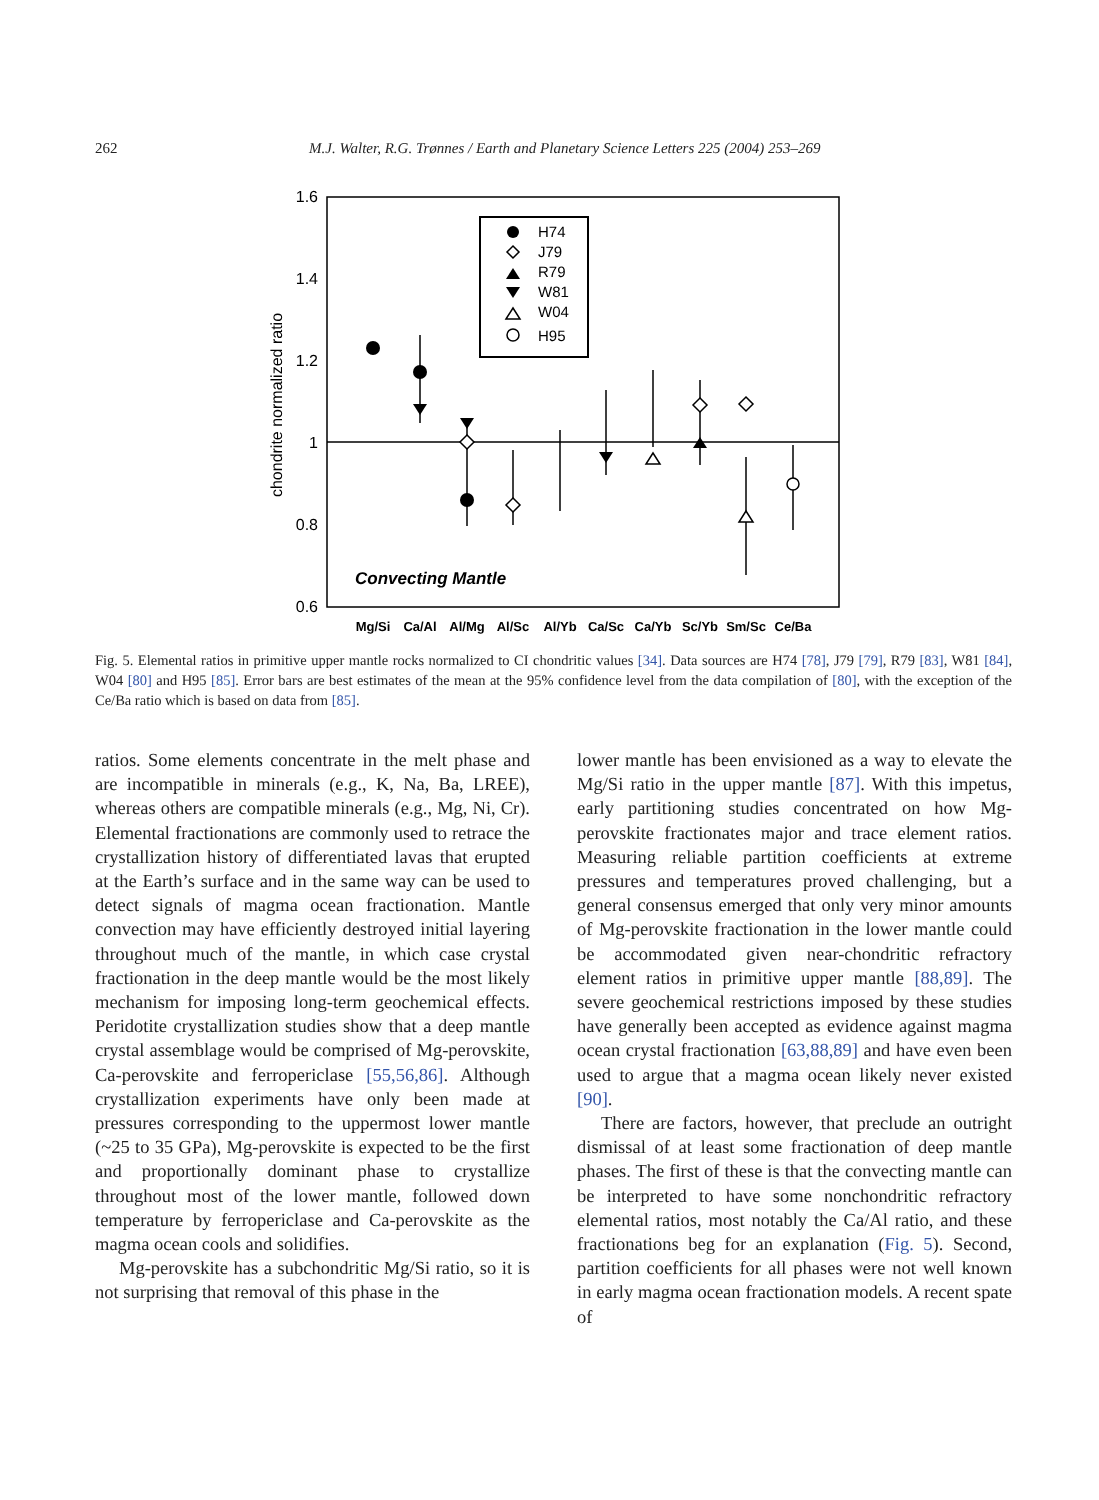262 M.J. Walter, R.G. Trønnes / Earth and Planetary Science Letters 225 (2004) 253–269
1.6
1.4
1.2
1
0.8
0.6
chondrite normalized ratio
H74
J79
R79
W81
W04
H95
Convecting Mantle
Mg/Si
Ca/Al
Al/Mg
Al/Sc
Al/Yb
Ca/Sc
Ca/Yb
Sc/Yb
Sm/Sc
Ce/Ba
Fig. 5. Elemental ratios in primitive upper mantle rocks normalized to CI chondritic values [34]. Data sources are H74 [78], J79 [79], R79 [83], W81 [84], W04 [80] and H95 [85]. Error bars are best estimates of the mean at the 95% confidence level from the data compilation of [80], with the exception of the Ce/Ba ratio which is based on data from [85].
ratios. Some elements concentrate in the melt phase and are incompatible in minerals (e.g., K, Na, Ba, LREE), whereas others are compatible minerals (e.g., Mg, Ni, Cr). Elemental fractionations are commonly used to retrace the crystallization history of differentiated lavas that erupted at the Earth’s surface and in the same way can be used to detect signals of magma ocean fractionation. Mantle convection may have efficiently destroyed initial layering throughout much of the mantle, in which case crystal fractionation in the deep mantle would be the most likely mechanism for imposing long-term geochemical effects. Peridotite crystallization studies show that a deep mantle crystal assemblage would be comprised of Mg-perovskite, Ca-perovskite and ferropericlase [55,56,86]. Although crystallization experiments have only been made at pressures corresponding to the uppermost lower mantle (~25 to 35 GPa), Mg-perovskite is expected to be the first and proportionally dominant phase to crystallize throughout most of the lower mantle, followed down temperature by ferropericlase and Ca-perovskite as the magma ocean cools and solidifies.
Mg-perovskite has a subchondritic Mg/Si ratio, so it is not surprising that removal of this phase in the
lower mantle has been envisioned as a way to elevate the Mg/Si ratio in the upper mantle [87]. With this impetus, early partitioning studies concentrated on how Mg-perovskite fractionates major and trace element ratios. Measuring reliable partition coefficients at extreme pressures and temperatures proved challenging, but a general consensus emerged that only very minor amounts of Mg-perovskite fractionation in the lower mantle could be accommodated given near-chondritic refractory element ratios in primitive upper mantle [88,89]. The severe geochemical restrictions imposed by these studies have generally been accepted as evidence against magma ocean crystal fractionation [63,88,89] and have even been used to argue that a magma ocean likely never existed [90].
There are factors, however, that preclude an outright dismissal of at least some fractionation of deep mantle phases. The first of these is that the convecting mantle can be interpreted to have some nonchondritic refractory elemental ratios, most notably the Ca/Al ratio, and these fractionations beg for an explanation (Fig. 5). Second, partition coefficients for all phases were not well known in early magma ocean fractionation models. A recent spate of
+ + +
WHAT THE EXERCISE ASKS | Reproduce the whole of the data, word for word, and omit its pictures.

YOUR RESPONSE |
262 M.J. Walter, R.G. Trønnes / Earth and Planetary Science Letters 225 (2004) 253–269
1.6
1.4
1.2
1
0.8
0.6
chondrite normalized ratio
H74
J79
R79
W81
W04
H95
Convecting Mantle
Mg/Si
Ca/Al
Al/Mg
Al/Sc
Al/Yb
Ca/Sc
Ca/Yb
Sc/Yb
Sm/Sc
Ce/Ba
Fig. 5. Elemental ratios in primitive upper mantle rocks normalized to CI chondritic values [34]. Data sources are H74 [78], J79 [79], R79 [83], W81 [84], W04 [80] and H95 [85]. Error bars are best estimates of the mean at the 95% confidence level from the data compilation of [80], with the exception of the Ce/Ba ratio which is based on data from [85].
ratios. Some elements concentrate in the melt phase and are incompatible in minerals (e.g., K, Na, Ba, LREE), whereas others are compatible minerals (e.g., Mg, Ni, Cr). Elemental fractionations are commonly used to retrace the crystallization history of differentiated lavas that erupted at the Earth’s surface and in the same way can be used to detect signals of magma ocean fractionation. Mantle convection may have efficiently destroyed initial layering throughout much of the mantle, in which case crystal fractionation in the deep mantle would be the most likely mechanism for imposing long-term geochemical effects. Peridotite crystallization studies show that a deep mantle crystal assemblage would be comprised of Mg-perovskite, Ca-perovskite and ferropericlase [55,56,86]. Although crystallization experiments have only been made at pressures corresponding to the uppermost lower mantle (~25 to 35 GPa), Mg-perovskite is expected to be the first and proportionally dominant phase to crystallize throughout most of the lower mantle, followed down temperature by ferropericlase and Ca-perovskite as the magma ocean cools and solidifies.
Mg-perovskite has a subchondritic Mg/Si ratio, so it is not surprising that removal of this phase in the
lower mantle has been envisioned as a way to elevate the Mg/Si ratio in the upper mantle [87]. With this impetus, early partitioning studies concentrated on how Mg-perovskite fractionates major and trace element ratios. Measuring reliable partition coefficients at extreme pressures and temperatures proved challenging, but a general consensus emerged that only very minor amounts of Mg-perovskite fractionation in the lower mantle could be accommodated given near-chondritic refractory element ratios in primitive upper mantle [88,89]. The severe geochemical restrictions imposed by these studies have generally been accepted as evidence against magma ocean crystal fractionation [63,88,89] and have even been used to argue that a magma ocean likely never existed [90].
There are factors, however, that preclude an outright dismissal of at least some fractionation of deep mantle phases. The first of these is that the convecting mantle can be interpreted to have some nonchondritic refractory elemental ratios, most notably the Ca/Al ratio, and these fractionations beg for an explanation (Fig. 5). Second, partition coefficients for all phases were not well known in early magma ocean fractionation models. A recent spate of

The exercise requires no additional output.